Justement ces yeux bleus fixent l'ecclésiastique, qui ne bronche pas sous leur flamme. A cette heure, M. de Sade est d'humeur enjouée. Sans compter que la visite le réconforte et le flatte. Quatre murs, les trousseaux de clefs, les vestibules interminables et bouclés à double tour, le jardin fermé, les arbres taillés en forme de paroi, même la chapelle, même le cimetière dans l'espace clos...
- Cher homme de Dieu, mon cher abbé, vous ne pouvez pas savoir que j'ai écrit un certain Dialogue entre un prêtre et un moribond. C'est ancien, une petite chose, encore une, que j'ai perdue à la Bastille... Donc le prêtre, et le moribond. Tout à fait comme ce matin. Hou ! Hou ! Hou !
- Vous n'avez rien d'un moribond.
- Chi lo sa, mon cher ami, chi lo sa. Vous ne connaissez ni le jour ni l'heure, comme dit votre foutue Bible.
L'abbé s'est signé.
- Je ne tolère pas... Enfin je sais trop, monsieur mon hôte, votre goût de la provocation...

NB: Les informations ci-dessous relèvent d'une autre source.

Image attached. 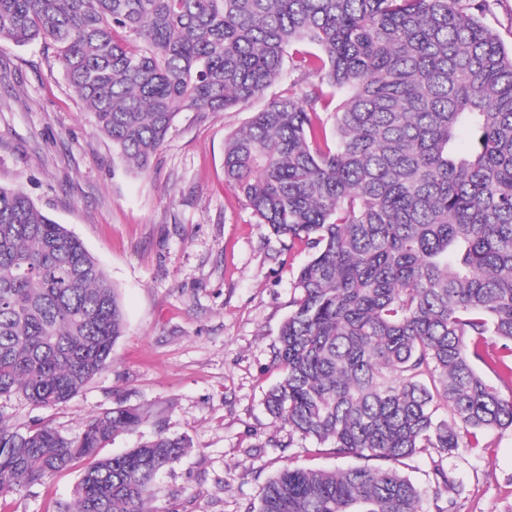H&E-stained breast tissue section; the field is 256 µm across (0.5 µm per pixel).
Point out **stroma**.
<instances>
[{"label": "stroma", "instance_id": "1", "mask_svg": "<svg viewBox=\"0 0 512 512\" xmlns=\"http://www.w3.org/2000/svg\"><path fill=\"white\" fill-rule=\"evenodd\" d=\"M251 110L178 113L149 170L133 174L95 132L52 49L0 41V185L83 242L126 319L111 364L77 395L53 407L4 396L0 419L23 429L45 421L73 437L94 413L149 410L140 433L119 435L106 452L123 453L160 425L189 438L154 487L156 512H248L282 468L350 464L289 440L265 408L279 377L272 346L309 254L287 251L224 181V140ZM486 441L458 463L460 512H512V429ZM79 478L66 471L0 497V512H58Z\"/></svg>", "mask_w": 512, "mask_h": 512}]
</instances>
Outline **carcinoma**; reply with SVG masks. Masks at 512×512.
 <instances>
[{
    "label": "carcinoma",
    "mask_w": 512,
    "mask_h": 512,
    "mask_svg": "<svg viewBox=\"0 0 512 512\" xmlns=\"http://www.w3.org/2000/svg\"><path fill=\"white\" fill-rule=\"evenodd\" d=\"M490 2L0 0V40L50 46L135 172L178 113L243 109L288 79L224 141L255 223L311 250L265 404L288 438L366 464L285 468L251 512H457L440 505L461 487L451 459L512 428V393L484 375L512 390V50L483 23ZM124 328L79 238L0 186V396L67 402ZM147 420L119 406L68 438L0 419V494L77 468L60 512H150L186 438L158 429L100 456ZM426 448L421 487L395 465Z\"/></svg>",
    "instance_id": "carcinoma-1"
}]
</instances>
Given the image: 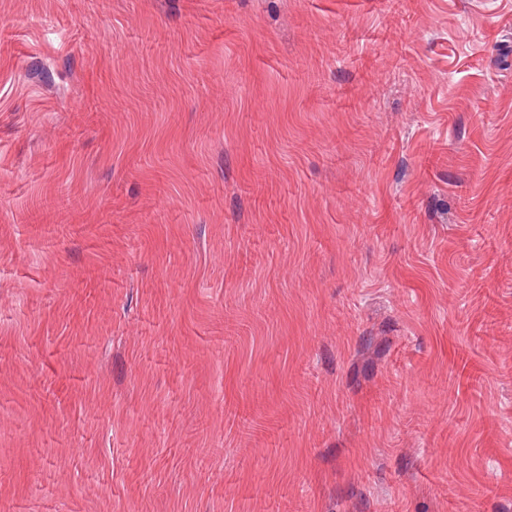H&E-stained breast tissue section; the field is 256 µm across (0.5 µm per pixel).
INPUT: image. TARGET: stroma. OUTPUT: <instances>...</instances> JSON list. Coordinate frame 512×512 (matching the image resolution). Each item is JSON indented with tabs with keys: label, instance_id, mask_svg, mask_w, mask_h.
Instances as JSON below:
<instances>
[{
	"label": "stroma",
	"instance_id": "35a3bbf8",
	"mask_svg": "<svg viewBox=\"0 0 512 512\" xmlns=\"http://www.w3.org/2000/svg\"><path fill=\"white\" fill-rule=\"evenodd\" d=\"M0 512H512V0H0Z\"/></svg>",
	"mask_w": 512,
	"mask_h": 512
}]
</instances>
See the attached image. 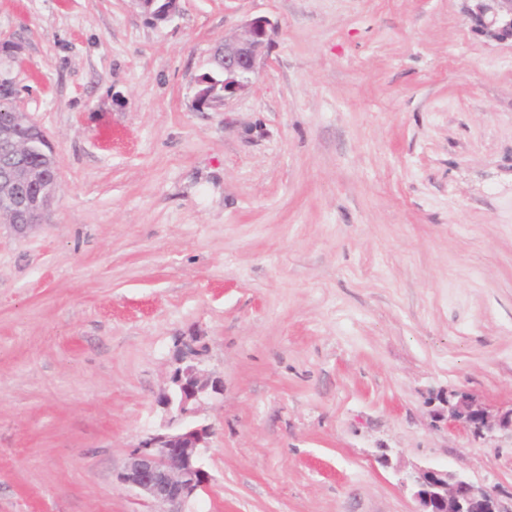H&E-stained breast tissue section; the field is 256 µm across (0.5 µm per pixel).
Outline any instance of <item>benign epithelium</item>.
<instances>
[{
    "instance_id": "benign-epithelium-1",
    "label": "benign epithelium",
    "mask_w": 512,
    "mask_h": 512,
    "mask_svg": "<svg viewBox=\"0 0 512 512\" xmlns=\"http://www.w3.org/2000/svg\"><path fill=\"white\" fill-rule=\"evenodd\" d=\"M156 24L171 19L179 0H132ZM472 27L498 42L512 43V0H470ZM271 21L265 16L244 22L241 34L224 39L214 56L216 71L224 80L216 84L212 72L196 79L195 107L211 109L226 98L247 90L270 45ZM45 161L35 167L31 159ZM58 160L45 132L26 113L11 112L0 120V223L18 234L42 223L59 193ZM205 346L201 337L177 343L169 386L158 398L167 415L163 429L146 434L127 458L119 481L163 506L159 512H187L184 506L207 490L209 476L201 457L209 447L213 427L197 420L200 407L224 393V380L204 369ZM442 421L464 426L475 440L497 430L512 431V409L496 417L454 392L445 400ZM400 485L413 492L417 512H512V500L501 498L497 486L470 480L439 467H416L402 473Z\"/></svg>"
}]
</instances>
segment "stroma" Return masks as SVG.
<instances>
[{"instance_id": "obj_1", "label": "stroma", "mask_w": 512, "mask_h": 512, "mask_svg": "<svg viewBox=\"0 0 512 512\" xmlns=\"http://www.w3.org/2000/svg\"><path fill=\"white\" fill-rule=\"evenodd\" d=\"M256 16L252 85L197 110ZM1 79L60 192L0 224V512H154L118 474L192 334L193 512H415L416 466L512 493V438L433 416L512 409V45L463 0H0ZM133 2L153 24L171 19L179 8V0H133ZM446 399V411L438 412L440 421L446 424H460L464 426L474 440L486 439L488 435L497 430H510L512 438V409L496 417L489 414L485 407L471 400L466 392H453ZM446 412V414H445Z\"/></svg>"}]
</instances>
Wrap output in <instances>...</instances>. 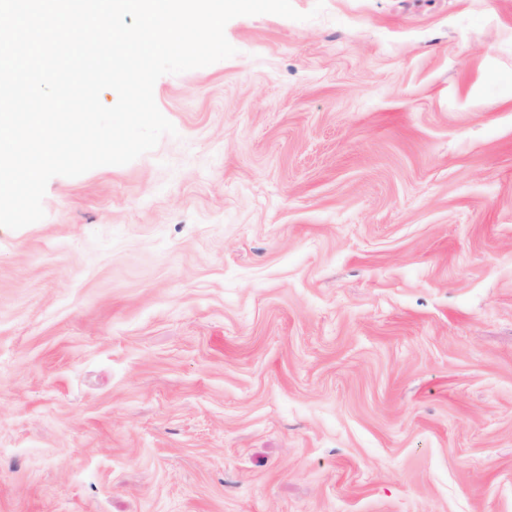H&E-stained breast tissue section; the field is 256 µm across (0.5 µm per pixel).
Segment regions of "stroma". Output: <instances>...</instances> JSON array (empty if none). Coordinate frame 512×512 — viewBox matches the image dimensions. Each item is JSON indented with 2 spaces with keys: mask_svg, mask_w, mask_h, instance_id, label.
Returning <instances> with one entry per match:
<instances>
[{
  "mask_svg": "<svg viewBox=\"0 0 512 512\" xmlns=\"http://www.w3.org/2000/svg\"><path fill=\"white\" fill-rule=\"evenodd\" d=\"M292 5L0 227V512H512V0Z\"/></svg>",
  "mask_w": 512,
  "mask_h": 512,
  "instance_id": "obj_1",
  "label": "stroma"
}]
</instances>
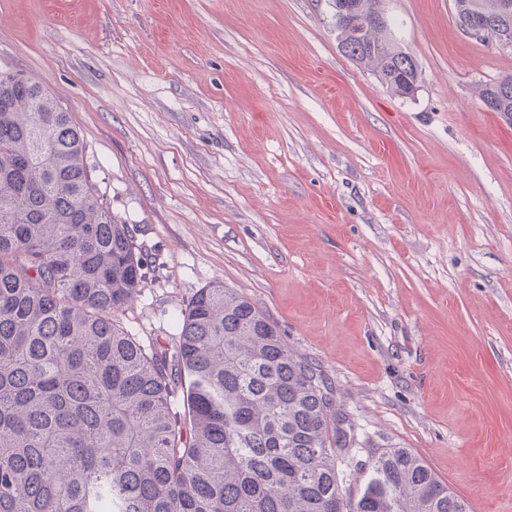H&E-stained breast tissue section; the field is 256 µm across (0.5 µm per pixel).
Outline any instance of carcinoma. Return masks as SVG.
I'll use <instances>...</instances> for the list:
<instances>
[{
	"label": "carcinoma",
	"mask_w": 512,
	"mask_h": 512,
	"mask_svg": "<svg viewBox=\"0 0 512 512\" xmlns=\"http://www.w3.org/2000/svg\"><path fill=\"white\" fill-rule=\"evenodd\" d=\"M512 0H454L512 42ZM347 56L400 94L388 31ZM70 113L37 79L0 75V512H467L417 456L368 461L322 376L221 283L145 345L118 318L149 273L112 214Z\"/></svg>",
	"instance_id": "cac0c4a2"
}]
</instances>
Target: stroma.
Here are the masks:
<instances>
[{"label": "stroma", "mask_w": 512, "mask_h": 512, "mask_svg": "<svg viewBox=\"0 0 512 512\" xmlns=\"http://www.w3.org/2000/svg\"><path fill=\"white\" fill-rule=\"evenodd\" d=\"M393 95L332 0H0V71L42 81L153 264L120 316L165 347L204 286L321 373L359 460L406 448L469 512H512V47L454 0H386ZM388 28L374 35L372 41H362L337 25L336 32L339 43L349 48V52L345 55L360 65L373 67L381 82L395 95L412 97L418 89L419 81L408 82L407 86L400 93V74L397 60L399 53L387 52L385 44L391 43L397 48L401 47L391 38Z\"/></svg>", "instance_id": "35a3bbf8"}]
</instances>
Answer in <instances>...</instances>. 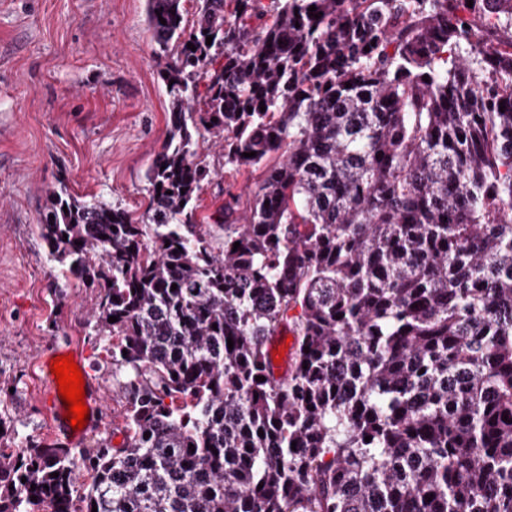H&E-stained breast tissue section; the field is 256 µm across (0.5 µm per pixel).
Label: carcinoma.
I'll return each mask as SVG.
<instances>
[{
	"instance_id": "obj_1",
	"label": "carcinoma",
	"mask_w": 512,
	"mask_h": 512,
	"mask_svg": "<svg viewBox=\"0 0 512 512\" xmlns=\"http://www.w3.org/2000/svg\"><path fill=\"white\" fill-rule=\"evenodd\" d=\"M198 3L146 0V219L61 180L38 224L98 290L123 446L1 448L0 512H512V0ZM203 131L261 171L218 252Z\"/></svg>"
}]
</instances>
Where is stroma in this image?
I'll return each mask as SVG.
<instances>
[{"label":"stroma","mask_w":512,"mask_h":512,"mask_svg":"<svg viewBox=\"0 0 512 512\" xmlns=\"http://www.w3.org/2000/svg\"><path fill=\"white\" fill-rule=\"evenodd\" d=\"M145 0H0V448L30 438L55 447L39 359L71 348L106 393L101 431L84 440L124 441L126 399L116 392L107 337L91 323L97 293L63 278L37 226L50 191L72 193L141 218L145 173L167 131L164 54L145 23ZM201 157L213 172L195 220L223 243L215 218L226 192L248 196L260 179L229 169L208 138Z\"/></svg>","instance_id":"obj_1"}]
</instances>
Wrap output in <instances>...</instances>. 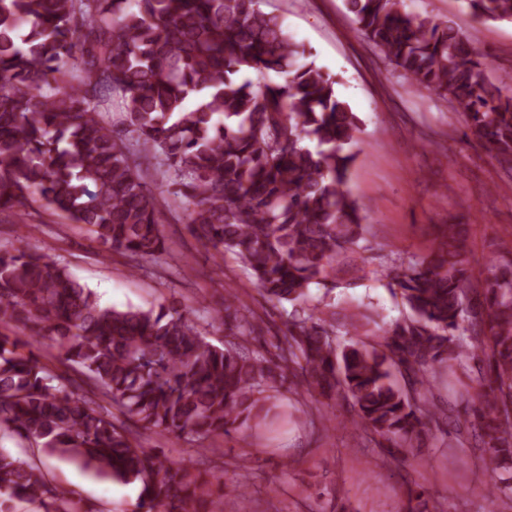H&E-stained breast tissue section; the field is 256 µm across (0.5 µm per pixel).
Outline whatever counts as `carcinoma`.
Segmentation results:
<instances>
[{
	"label": "carcinoma",
	"instance_id": "obj_1",
	"mask_svg": "<svg viewBox=\"0 0 512 512\" xmlns=\"http://www.w3.org/2000/svg\"><path fill=\"white\" fill-rule=\"evenodd\" d=\"M458 3L478 22L512 23V0ZM345 6L363 39L416 91L463 112L511 174L512 75L492 81L469 35L404 0ZM359 133L333 77L257 0H0V212L42 201L107 249L157 259L152 169L214 259H236L273 307L292 304L268 358L246 345L262 328L233 292L211 317L232 339L214 344L173 307L102 306L47 255L0 250V441L39 450L0 445V512L20 501L77 512L46 478L48 457L136 485V512H221L219 461L201 471L162 457L130 426L260 432L280 416L282 388L347 403L396 459L437 415L435 366L467 358L482 363L479 406L456 432L484 448L487 472L512 457L511 245L479 283L456 245L464 225H445L447 248L389 269L408 314L377 346L339 342L335 313L308 304L310 286L337 287L369 231L349 189ZM41 340L55 350L45 362Z\"/></svg>",
	"mask_w": 512,
	"mask_h": 512
}]
</instances>
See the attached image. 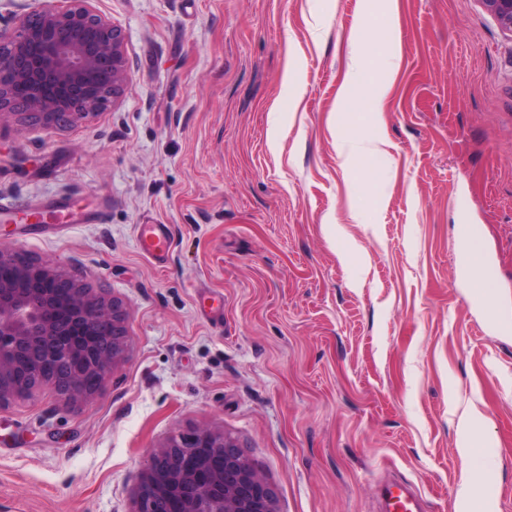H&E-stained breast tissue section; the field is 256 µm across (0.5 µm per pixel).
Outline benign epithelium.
<instances>
[{"mask_svg": "<svg viewBox=\"0 0 512 512\" xmlns=\"http://www.w3.org/2000/svg\"><path fill=\"white\" fill-rule=\"evenodd\" d=\"M0 29V116L71 126L117 101L127 81L124 34L93 0H58ZM512 34V0H480ZM0 408L50 387L68 404L93 398L125 359L127 311L66 268L0 249ZM70 296L65 315L55 292ZM135 512H277L272 486L229 436L208 428L152 449Z\"/></svg>", "mask_w": 512, "mask_h": 512, "instance_id": "1", "label": "benign epithelium"}]
</instances>
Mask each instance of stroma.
I'll return each mask as SVG.
<instances>
[{"instance_id": "obj_1", "label": "stroma", "mask_w": 512, "mask_h": 512, "mask_svg": "<svg viewBox=\"0 0 512 512\" xmlns=\"http://www.w3.org/2000/svg\"><path fill=\"white\" fill-rule=\"evenodd\" d=\"M94 5L123 95L64 129L0 118V248L121 299L128 350L80 406L0 409V512H133L149 451L195 428L278 512H377L392 477L456 512L466 412L476 495L512 512V35L480 0ZM139 251L156 261H164L171 248L166 224H141L137 234ZM458 434L461 438L460 452L468 459L470 465L471 479L477 481L482 472H485V461L478 455L476 448V435L472 416L465 414L461 416L458 423Z\"/></svg>"}]
</instances>
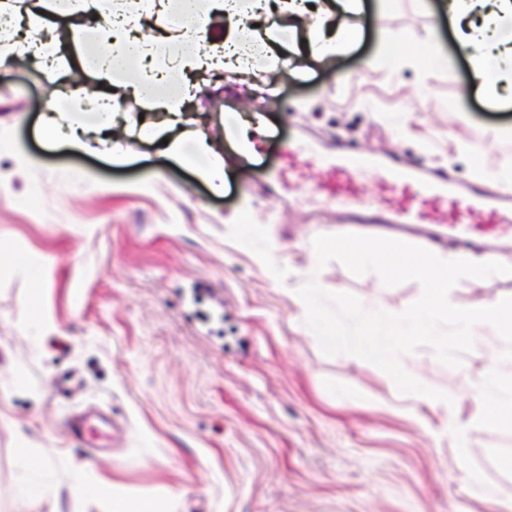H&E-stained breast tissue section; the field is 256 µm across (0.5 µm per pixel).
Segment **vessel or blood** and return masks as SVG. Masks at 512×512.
<instances>
[{
  "instance_id": "1",
  "label": "vessel or blood",
  "mask_w": 512,
  "mask_h": 512,
  "mask_svg": "<svg viewBox=\"0 0 512 512\" xmlns=\"http://www.w3.org/2000/svg\"><path fill=\"white\" fill-rule=\"evenodd\" d=\"M316 166L323 179L312 193L324 204L342 211L347 231H393L411 244L426 249L453 248L494 252L498 235L512 231V198L486 191L481 184L459 182L442 171L409 166L393 157H376L345 147L324 152L316 143L303 141L288 151V175ZM383 186L380 199L367 198L369 179ZM444 207L439 229H430L428 207Z\"/></svg>"
}]
</instances>
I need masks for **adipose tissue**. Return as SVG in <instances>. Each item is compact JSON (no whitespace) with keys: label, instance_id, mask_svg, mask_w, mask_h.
I'll list each match as a JSON object with an SVG mask.
<instances>
[{"label":"adipose tissue","instance_id":"1","mask_svg":"<svg viewBox=\"0 0 512 512\" xmlns=\"http://www.w3.org/2000/svg\"><path fill=\"white\" fill-rule=\"evenodd\" d=\"M48 0H0V15L22 18L28 30L38 33L35 42L20 43L14 35L0 33V66L11 62L20 52L39 60L42 68L62 74L68 66L55 39L42 38L47 26ZM277 10L293 18H307L305 0H123L122 9H114L112 0H76L92 43L80 46L82 64L101 81L102 90L92 95L90 107L62 108L50 100L42 116V129L50 140L63 139L87 149L86 136L97 132L99 145H106L112 128V104L116 92L131 96L141 106L163 112L165 121L144 125L138 138L162 144L170 158L195 169L197 176L213 191L224 190V164L214 147L192 129L195 117L184 112L185 102L195 95L197 86L191 75L201 72H229L247 65L240 51L245 38L254 36L253 19L260 13ZM443 11L454 22L461 47L475 61L474 78L480 86H512V38L504 35V24L512 19V0H444ZM172 11L182 27L180 39L163 42L139 37L142 25L152 16ZM224 18L229 23L224 39L208 51L197 47V24H211ZM307 39L315 59L330 60L343 54L355 41L357 32L347 24L327 31L323 16L308 19ZM73 496L111 497L112 512H156L150 500L129 502L112 494L109 485H88L82 472L70 477Z\"/></svg>","mask_w":512,"mask_h":512}]
</instances>
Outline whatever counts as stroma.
<instances>
[{"mask_svg":"<svg viewBox=\"0 0 512 512\" xmlns=\"http://www.w3.org/2000/svg\"><path fill=\"white\" fill-rule=\"evenodd\" d=\"M441 2L363 0L345 19L358 39L323 62L305 49V26L260 21L254 50L287 41L275 93L256 91L255 70L222 74L190 100L224 157L220 196L135 139L143 109L132 101L113 127L121 161L47 142L46 101L99 85L77 62L85 35L69 19L56 29L66 74L46 79L28 60L0 69V170L12 174L0 183V243L46 267L38 287L21 266L0 267V512H15L24 480L49 492L34 512H111L109 499L72 496L77 468L130 501L161 498L163 512H512V469L501 465L512 433L479 427L470 395L504 340L476 337L457 369L425 345L402 356L408 373L453 398L445 412L367 361L325 355L288 295L297 274L393 313L422 287H388L337 261L317 268L314 237L343 225L313 199L319 168L302 169L291 194L266 185L289 144L310 139L462 180L477 173L489 192L504 190L496 172L512 165V100L474 84ZM240 119L264 127L246 159L229 142ZM15 145L39 167L15 171ZM450 297H512V277L462 281ZM37 313L51 330L38 331ZM86 406L106 416L112 454L89 458L65 434V417ZM23 450L46 468L22 470ZM475 476L495 499L471 495Z\"/></svg>","mask_w":512,"mask_h":512,"instance_id":"35a3bbf8","label":"stroma"}]
</instances>
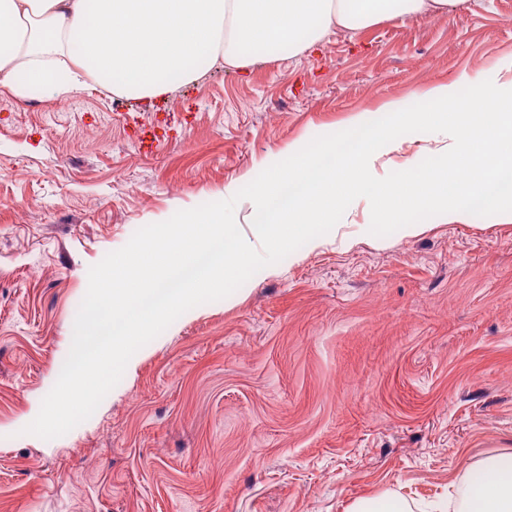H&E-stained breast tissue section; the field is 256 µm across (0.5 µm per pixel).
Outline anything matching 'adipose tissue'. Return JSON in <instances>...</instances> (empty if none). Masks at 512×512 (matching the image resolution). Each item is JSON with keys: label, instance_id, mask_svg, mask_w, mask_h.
Returning a JSON list of instances; mask_svg holds the SVG:
<instances>
[{"label": "adipose tissue", "instance_id": "adipose-tissue-1", "mask_svg": "<svg viewBox=\"0 0 512 512\" xmlns=\"http://www.w3.org/2000/svg\"><path fill=\"white\" fill-rule=\"evenodd\" d=\"M462 0H0V79L21 95H58L88 79L157 98L188 64L240 69L293 56L332 27L358 32ZM467 491L432 512H512V454L464 467Z\"/></svg>", "mask_w": 512, "mask_h": 512}]
</instances>
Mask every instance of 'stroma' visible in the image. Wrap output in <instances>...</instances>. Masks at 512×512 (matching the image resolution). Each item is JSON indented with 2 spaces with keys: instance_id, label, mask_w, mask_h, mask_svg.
<instances>
[{
  "instance_id": "1",
  "label": "stroma",
  "mask_w": 512,
  "mask_h": 512,
  "mask_svg": "<svg viewBox=\"0 0 512 512\" xmlns=\"http://www.w3.org/2000/svg\"><path fill=\"white\" fill-rule=\"evenodd\" d=\"M512 77V0L332 30L149 102L0 85V512H349L462 495L512 452V222L330 233L179 317L93 415L24 434L73 340L88 271L139 228L222 200L289 144L438 84ZM414 136L382 178L438 155ZM414 506L399 496L379 495L357 500L350 512H413Z\"/></svg>"
}]
</instances>
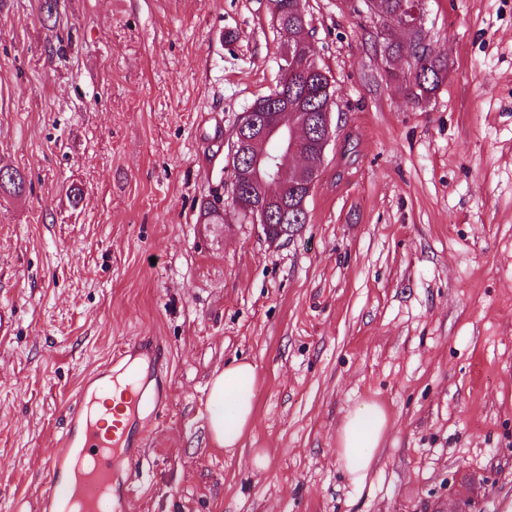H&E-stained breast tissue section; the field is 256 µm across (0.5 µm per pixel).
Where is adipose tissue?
<instances>
[{"instance_id": "obj_1", "label": "adipose tissue", "mask_w": 512, "mask_h": 512, "mask_svg": "<svg viewBox=\"0 0 512 512\" xmlns=\"http://www.w3.org/2000/svg\"><path fill=\"white\" fill-rule=\"evenodd\" d=\"M257 369L252 362L230 363L217 373L209 390V433L226 451L237 448L255 415ZM388 428L386 411L365 402L349 411L336 434L337 456L343 472L363 485Z\"/></svg>"}]
</instances>
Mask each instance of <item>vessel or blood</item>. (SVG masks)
Masks as SVG:
<instances>
[{
	"instance_id": "1",
	"label": "vessel or blood",
	"mask_w": 512,
	"mask_h": 512,
	"mask_svg": "<svg viewBox=\"0 0 512 512\" xmlns=\"http://www.w3.org/2000/svg\"><path fill=\"white\" fill-rule=\"evenodd\" d=\"M112 384L105 366L86 376L74 393L62 448L49 459V479L40 487L42 512H124L139 480L136 464L146 436L119 421L102 430L94 395Z\"/></svg>"
}]
</instances>
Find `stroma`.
<instances>
[{
	"instance_id": "35a3bbf8",
	"label": "stroma",
	"mask_w": 512,
	"mask_h": 512,
	"mask_svg": "<svg viewBox=\"0 0 512 512\" xmlns=\"http://www.w3.org/2000/svg\"><path fill=\"white\" fill-rule=\"evenodd\" d=\"M39 7L0 9V166L27 178L0 192V512H39L82 377L144 339L169 404L126 512H436L466 483L512 512V0H426L449 67L421 103L365 0H305L335 137L276 244L227 156L280 80L270 0H58L52 30ZM235 358L258 376L230 454L208 394ZM370 401L389 423L356 486L336 432Z\"/></svg>"
}]
</instances>
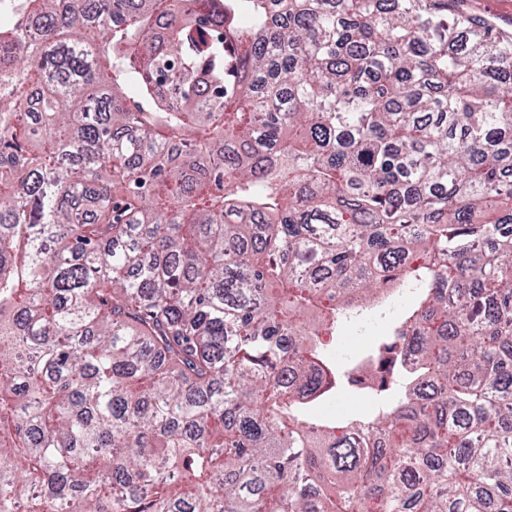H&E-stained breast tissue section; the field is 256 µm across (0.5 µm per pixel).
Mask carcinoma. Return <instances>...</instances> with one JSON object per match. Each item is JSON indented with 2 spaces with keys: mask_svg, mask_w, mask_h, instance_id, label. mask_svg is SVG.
<instances>
[{
  "mask_svg": "<svg viewBox=\"0 0 512 512\" xmlns=\"http://www.w3.org/2000/svg\"><path fill=\"white\" fill-rule=\"evenodd\" d=\"M453 2L0 20V512H512V36ZM408 302L409 299H399L391 309L386 310L382 316L378 317L363 328L351 323L345 325L341 330L339 344L336 346V358L343 361L359 353L358 348H360L363 343L370 338V336L373 341L375 336L384 331L389 323L396 320L401 310L406 304H408ZM361 334L367 335L358 343L354 344L353 338L355 336H362Z\"/></svg>",
  "mask_w": 512,
  "mask_h": 512,
  "instance_id": "obj_1",
  "label": "carcinoma"
}]
</instances>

- Non mon ami. C'est plus grave. Votre Dieu est mort. Ou plutôt il n'est jamais né !
Le vieillard a tout à coup monté la voix, son regard est fixe, le gros corps tremble et s'agite sous l'effet de l'émotion.
- Jamais né, vous entendez ! Jamais né, mort-né, foetus crevé, mort-né votre Dieu, mon cher abbé, et tenez, le crucifix qui brinquebale à votre cou, oui le crucifix, sale pendeloque, vous savez ce que j'en fais de votre crucifix, je chie dessus, votre crucifix, oui je le conchie, je chie sur le crucifix et le fils de Dieu et Dieu le Père et toute la sainte escroquerie, hou ! hou ! sainte escroquerie...
Le jeune prêtre s'est précipité à l'aide du vieillard qui suffoque de rage, violet, ponceau, le ventre tressaute, les jambes se soulèvent devant lui, les pieds battent en l'air.
- Le vinaigre ! Où est le vinaigre ! crie le jeune homme qui fouille dans la grande commode, baigne une serviette, tamponne le front du fou qui étouffe. Le liquide ruisselle sur les joues flasques, coule aux commissures des lèvres... A cet instant M. de Sade n'est plus l'arrogant aristocrate de la légende, mais un vieux corps écailleux et rouge, gonflé de goutte, d'ulcères, de liquides épaissis par trop de crimes. Mais tout à coup le prêtre recule, halluciné, épouvanté, parce qu'une aura métallique, à la fois phosphorescente et brûlante, couleur de soufre et par saccades atrocement lumineuse, s'est mise à diffuser son éclairage autour de la masse du marquis affalé dans son fauteuil. Cage de luminosité comme une armure immatérielle, mais incontestablement diabolique, et le jeune abbé Julien Marie Fleuret, délégué du ministre de l'Intérieur de sa majesté Louis XVIII, roi de France, se signe encore et saute en arrière dans un mouvement de recul épouvanté.